Magika

Magika is a novel AI-powered file type detection tool that relies on the recent advance of deep learning to provide accurate detection. Under the hood, Magika employs a custom, highly optimized model that only weighs about a few MBs, and enables precise file identification within milliseconds, even when running on a single CPU. Magika has been trained and evaluated on a dataset of ~100M samples across 200+ content types (covering both binary and textual file formats), and it achieves an average ~99% accuracy on our test set.

Here is an example of what Magika command line output looks like:

Magika is used at scale to help improve Google users’ safety by routing Gmail, Drive, and Safe Browsing files to the proper security and content policy scanners, processing hundreds billions samples on a weekly basis. Magika has also been integrated with VirusTotal (example) and abuse.ch (example).

For more context you can read our initial announcement post on Google’s OSS blog, and you can read more in our research paper, published at the IEEE/ACM International Conference on Software Engineering (ICSE) 2025.

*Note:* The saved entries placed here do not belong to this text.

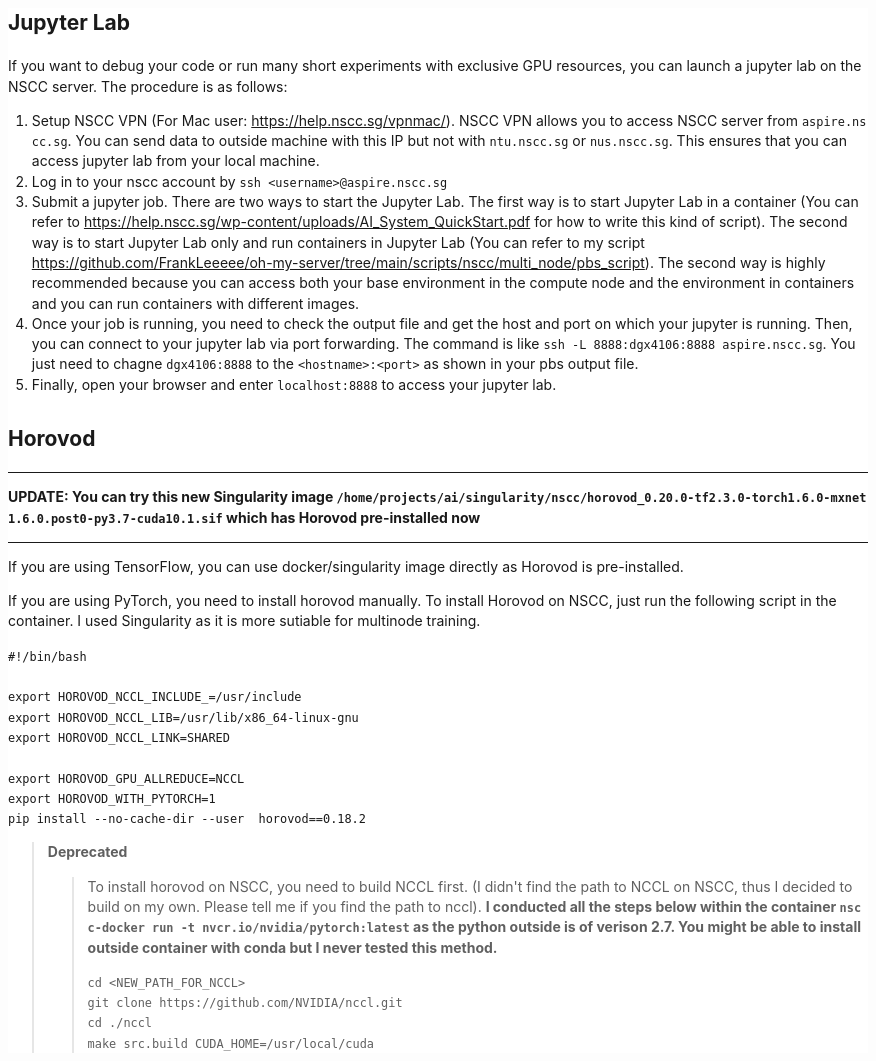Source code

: ## Jupyter Lab

If you want to debug your code or run many short experiments with exclusive GPU resources, you can launch a jupyter lab on the NSCC server. The procedure is as follows:

1. Setup NSCC VPN (For Mac user: https://help.nscc.sg/vpnmac/). NSCC VPN allows you to access NSCC server from `aspire.nscc.sg`. You can send data to outside machine with this IP but not with `ntu.nscc.sg` or `nus.nscc.sg`. This ensures that you can access jupyter lab from your local machine.
2. Log in to your nscc account by `ssh <username>@aspire.nscc.sg`
3. Submit a jupyter job. There are two ways to start the Jupyter Lab. The first way is to start Jupyter Lab in a container (You can refer to https://help.nscc.sg/wp-content/uploads/AI_System_QuickStart.pdf for how to write this kind of script). The second way is to start Jupyter Lab only and run containers in Jupyter Lab (You can refer to my script https://github.com/FrankLeeeee/oh-my-server/tree/main/scripts/nscc/multi_node/pbs_script). The second way is highly recommended because you can access both your base environment in the compute node and the environment in containers and you can run containers with different images.
4. Once your job is running, you need to check the output file and get the host and port on which your jupyter is running. Then, you can connect to your jupyter lab via port forwarding. The command is like `ssh -L 8888:dgx4106:8888 aspire.nscc.sg`. You just need to chagne `dgx4106:8888` to the `<hostname>:<port>` as shown in your pbs output file.
5. Finally, open your browser and enter `localhost:8888` to access your jupyter lab.

## Horovod

---

**UPDATE: You can try this new Singularity image `/home/projects/ai/singularity/nscc/horovod_0.20.0-tf2.3.0-torch1.6.0-mxnet1.6.0.post0-py3.7-cuda10.1.sif` which has Horovod pre-installed now**

---

If you are using TensorFlow, you can use docker/singularity image directly as Horovod is pre-installed.

If you are using PyTorch, you need to install horovod manually. To install Horovod on NSCC, just run the following script in the container. I used Singularity as it is more sutiable for multinode training.

```shell
#!/bin/bash

export HOROVOD_NCCL_INCLUDE_=/usr/include
export HOROVOD_NCCL_LIB=/usr/lib/x86_64-linux-gnu
export HOROVOD_NCCL_LINK=SHARED

export HOROVOD_GPU_ALLREDUCE=NCCL
export HOROVOD_WITH_PYTORCH=1
pip install --no-cache-dir --user  horovod==0.18.2
```

> **Deprecated**
>
> > To install horovod on NSCC, you need to build NCCL first. (I didn't find the path to NCCL on NSCC, thus I decided to build on my own. Please tell me if you find the path to nccl). **I conducted all the steps below within the container `nscc-docker run -t nvcr.io/nvidia/pytorch:latest` as the python outside is of verison 2.7. You might be able to install outside container with conda but I never tested this method.**
> >
> > ```shell
> > cd <NEW_PATH_FOR_NCCL>
> > git clone https://github.com/NVIDIA/nccl.git
> > cd ./nccl
> > make src.build CUDA_HOME=/usr/local/cuda
> > ```
> >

You can try Magika without installing anything by using our web demo, which runs locally in your browser!

Highlights

Available as a command line tool written in Rust, a Python API, and additional bindings for Rust, JavaScript/TypeScript (with an experimental npm package (which powers the web demo), and GoLang (WIP).
Trained and evaluated on a dataset of ~100M files across 200+ content types.
On our test set, Magika achieves ~99% average precision and recall, outperforming existing approaches — especially on textual content types.
After the model is loaded (which is a one-off overhead), the inference time is about 5ms per file, even when run on a single CPU.
You can invoke Magika with even thousands of files at the same time. You can also use -r for recursively scanning a directory.
Near-constant inference time, independently from the file size; Magika only uses a limited subset of the file’s content.
Magika uses a pre-tuned, per-content-type threshold system that determines whether to “trust” the prediction for the model, or whether to return a generic label, such as “Generic text document” or “Unknown binary data”.
The tolerance to errors can be controlled via different prediction modes.
Support for all major operating systems.
The client and the bindings are already open source, and more is coming soon!